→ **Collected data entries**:
------------------------

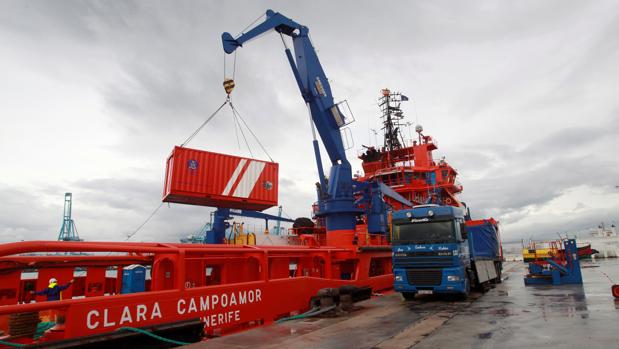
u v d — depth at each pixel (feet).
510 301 37.86
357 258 47.83
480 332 23.30
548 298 38.40
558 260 58.13
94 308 19.11
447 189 88.84
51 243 18.45
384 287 54.65
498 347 19.31
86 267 28.71
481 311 32.14
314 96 53.11
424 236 41.42
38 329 23.32
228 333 28.71
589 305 32.14
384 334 23.77
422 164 94.84
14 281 24.79
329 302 34.12
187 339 21.98
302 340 22.26
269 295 30.76
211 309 25.31
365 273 49.85
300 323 28.55
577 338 20.36
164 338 20.21
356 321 28.94
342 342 21.63
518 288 51.24
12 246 17.20
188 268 29.84
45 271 27.14
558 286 50.75
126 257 29.45
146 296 21.52
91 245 20.20
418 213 42.57
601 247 171.12
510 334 22.26
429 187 82.74
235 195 47.11
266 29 49.88
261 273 31.17
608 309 29.58
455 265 39.63
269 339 22.65
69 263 27.09
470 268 45.32
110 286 31.99
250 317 28.40
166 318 22.30
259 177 50.26
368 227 59.16
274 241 53.93
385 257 57.77
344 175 54.44
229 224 52.16
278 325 27.71
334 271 46.96
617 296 35.35
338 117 55.01
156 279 27.27
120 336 18.43
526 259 92.43
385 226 59.36
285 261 38.11
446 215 41.14
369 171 101.40
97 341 17.49
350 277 50.90
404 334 23.62
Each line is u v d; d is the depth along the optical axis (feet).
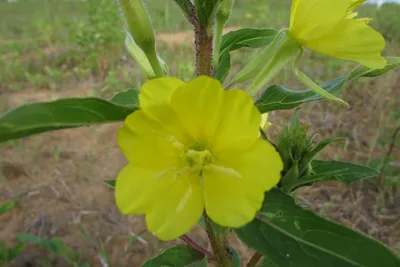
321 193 0.96
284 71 1.37
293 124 0.36
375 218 0.90
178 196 0.29
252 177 0.28
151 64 0.36
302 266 0.27
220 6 0.37
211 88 0.28
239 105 0.28
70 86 1.41
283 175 0.35
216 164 0.30
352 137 1.10
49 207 0.91
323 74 1.40
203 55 0.35
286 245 0.28
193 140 0.30
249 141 0.28
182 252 0.40
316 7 0.33
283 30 0.35
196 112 0.29
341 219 0.89
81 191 0.95
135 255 0.81
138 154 0.29
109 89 1.34
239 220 0.27
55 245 0.75
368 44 0.33
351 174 0.36
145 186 0.29
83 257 0.80
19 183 0.97
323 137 1.10
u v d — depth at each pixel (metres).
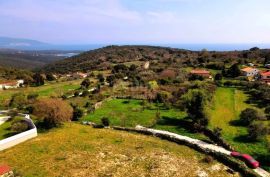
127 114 75.38
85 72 195.12
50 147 52.16
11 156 48.06
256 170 43.06
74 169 43.53
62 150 50.78
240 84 102.00
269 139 53.25
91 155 48.72
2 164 44.69
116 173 42.50
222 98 85.69
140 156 48.53
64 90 119.88
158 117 70.94
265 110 68.81
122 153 49.75
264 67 142.62
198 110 64.88
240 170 43.34
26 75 195.12
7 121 71.50
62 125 67.06
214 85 100.81
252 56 177.62
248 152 48.53
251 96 87.00
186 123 66.56
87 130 63.16
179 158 48.03
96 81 137.25
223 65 144.88
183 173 42.72
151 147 52.81
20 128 62.06
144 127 64.69
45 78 169.62
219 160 47.38
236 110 73.00
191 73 128.12
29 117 72.06
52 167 44.06
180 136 58.41
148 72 143.62
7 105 93.00
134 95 96.31
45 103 67.06
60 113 65.31
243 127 60.84
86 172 42.66
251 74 122.38
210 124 62.91
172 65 165.62
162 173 42.56
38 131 62.38
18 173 41.59
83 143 54.34
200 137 57.72
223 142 52.72
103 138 57.56
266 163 44.91
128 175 41.94
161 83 115.06
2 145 51.34
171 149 52.00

------------------------

→ **WHAT YOU HAVE TO DO**: Your output should be an exact copy of every line from the one containing "83 143 54.34" through the end of the records.

→ **RESULT**:
83 143 54.34
200 137 57.72
223 142 52.72
103 138 57.56
266 163 44.91
128 175 41.94
161 83 115.06
2 145 51.34
171 149 52.00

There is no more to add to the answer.